Today, a bird's eye view of the chaos highlights India's over-investment in one leader, which left it unprepared for a succession plan or regime change.
Toward a Calculative Approach
With the BNP's victory under Tarique Rahman, Bangladesh has extended olive branches in an effort to resume visa services by pledging cooperation. India has reciprocated, with Prime Minister Modi congratulating Rahman and dispatching envoys to Dhaka. This moment offers a chance of a reset. However, "a soft-power initiative that does not manage to yield a tangible, usable result from a recipient nation is not soft-power projection but a futile exercise driven by self-righteousness." So, it is time India eschewed sentimental "friendship" for a pragmatic framework.
What could New Delhi do? Leverage economic interdependence: Bangladesh relies on Indian energy and transit. Pressurise minority protection and safety, alongside running a passive de-Islamization project to counter ISI gains. New Delhi, as a regional power, also needs to diversify its engagement with the different stakeholders, including the opposition, and perhaps facilitate an active civil society to mitigate anti-India biases.
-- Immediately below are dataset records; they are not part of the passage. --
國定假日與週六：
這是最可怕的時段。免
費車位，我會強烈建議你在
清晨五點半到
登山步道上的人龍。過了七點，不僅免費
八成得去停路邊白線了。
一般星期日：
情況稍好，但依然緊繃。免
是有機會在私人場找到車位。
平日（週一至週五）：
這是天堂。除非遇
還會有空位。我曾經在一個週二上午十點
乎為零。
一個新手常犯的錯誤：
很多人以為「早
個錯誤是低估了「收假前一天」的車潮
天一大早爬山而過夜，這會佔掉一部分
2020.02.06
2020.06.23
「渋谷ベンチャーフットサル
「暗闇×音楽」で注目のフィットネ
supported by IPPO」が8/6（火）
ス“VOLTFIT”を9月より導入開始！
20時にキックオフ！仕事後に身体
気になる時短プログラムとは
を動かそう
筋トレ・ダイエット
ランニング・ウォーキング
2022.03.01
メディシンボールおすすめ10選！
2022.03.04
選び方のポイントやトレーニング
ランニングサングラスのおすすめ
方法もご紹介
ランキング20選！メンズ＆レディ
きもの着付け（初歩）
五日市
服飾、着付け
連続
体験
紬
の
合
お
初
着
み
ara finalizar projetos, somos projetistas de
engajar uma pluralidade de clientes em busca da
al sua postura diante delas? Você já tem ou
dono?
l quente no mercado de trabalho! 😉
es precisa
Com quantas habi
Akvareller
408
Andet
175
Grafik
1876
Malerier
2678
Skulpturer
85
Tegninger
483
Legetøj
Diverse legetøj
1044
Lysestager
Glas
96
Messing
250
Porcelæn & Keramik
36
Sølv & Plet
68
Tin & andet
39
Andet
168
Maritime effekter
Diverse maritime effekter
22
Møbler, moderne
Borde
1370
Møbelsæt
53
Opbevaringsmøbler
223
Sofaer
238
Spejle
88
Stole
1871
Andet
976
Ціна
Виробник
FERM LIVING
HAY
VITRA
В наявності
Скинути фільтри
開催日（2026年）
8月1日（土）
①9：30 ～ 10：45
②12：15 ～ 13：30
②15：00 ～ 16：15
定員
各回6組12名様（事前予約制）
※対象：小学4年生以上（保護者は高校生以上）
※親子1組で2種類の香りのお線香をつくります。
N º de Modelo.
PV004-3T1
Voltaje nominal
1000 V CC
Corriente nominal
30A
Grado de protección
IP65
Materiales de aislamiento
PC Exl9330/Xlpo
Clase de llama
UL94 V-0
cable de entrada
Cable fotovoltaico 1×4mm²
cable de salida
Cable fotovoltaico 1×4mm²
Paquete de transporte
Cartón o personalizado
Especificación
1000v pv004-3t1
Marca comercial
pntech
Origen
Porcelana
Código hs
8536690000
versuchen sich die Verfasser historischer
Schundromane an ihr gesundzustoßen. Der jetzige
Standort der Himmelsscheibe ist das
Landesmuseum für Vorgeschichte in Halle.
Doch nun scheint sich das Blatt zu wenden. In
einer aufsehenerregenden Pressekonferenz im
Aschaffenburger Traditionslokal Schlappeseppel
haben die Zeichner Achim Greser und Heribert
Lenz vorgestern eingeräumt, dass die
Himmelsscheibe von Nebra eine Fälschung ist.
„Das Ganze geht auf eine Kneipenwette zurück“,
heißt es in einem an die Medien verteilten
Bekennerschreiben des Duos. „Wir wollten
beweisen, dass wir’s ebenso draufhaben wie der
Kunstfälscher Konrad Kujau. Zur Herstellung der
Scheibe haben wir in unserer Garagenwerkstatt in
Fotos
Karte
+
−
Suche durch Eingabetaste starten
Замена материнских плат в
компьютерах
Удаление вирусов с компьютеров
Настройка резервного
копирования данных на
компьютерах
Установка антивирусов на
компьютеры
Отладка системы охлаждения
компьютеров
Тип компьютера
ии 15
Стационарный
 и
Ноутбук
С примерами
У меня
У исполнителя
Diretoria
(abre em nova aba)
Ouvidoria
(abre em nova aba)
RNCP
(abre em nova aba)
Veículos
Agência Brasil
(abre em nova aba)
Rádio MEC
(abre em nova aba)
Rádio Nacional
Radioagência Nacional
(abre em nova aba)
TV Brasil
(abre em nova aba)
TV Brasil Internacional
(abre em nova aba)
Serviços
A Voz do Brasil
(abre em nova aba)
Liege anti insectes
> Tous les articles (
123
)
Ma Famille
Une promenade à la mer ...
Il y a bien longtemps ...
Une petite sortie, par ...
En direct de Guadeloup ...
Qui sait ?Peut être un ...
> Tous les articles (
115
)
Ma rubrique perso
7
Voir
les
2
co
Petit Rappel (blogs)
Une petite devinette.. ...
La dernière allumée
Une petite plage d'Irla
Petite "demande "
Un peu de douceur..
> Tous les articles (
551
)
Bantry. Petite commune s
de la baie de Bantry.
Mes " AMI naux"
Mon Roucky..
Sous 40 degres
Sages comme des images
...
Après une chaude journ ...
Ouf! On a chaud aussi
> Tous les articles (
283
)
In international relations, alliances are tools for mutual gain, not bonds of affection; India should prioritise leverage to safeguard its interests amid Bangladesh's (dormant and now active) affinity with Islamism.
[Disclaimer: This is an authored article by Arindam Mukherjee, who is the author of Contours of the Greater Game – Access, Control, and Geopolitical Orders (BluOne Ink); A Matter of Greed (IED Press); and JourneyDog Tales (Zero Degree Publishing).]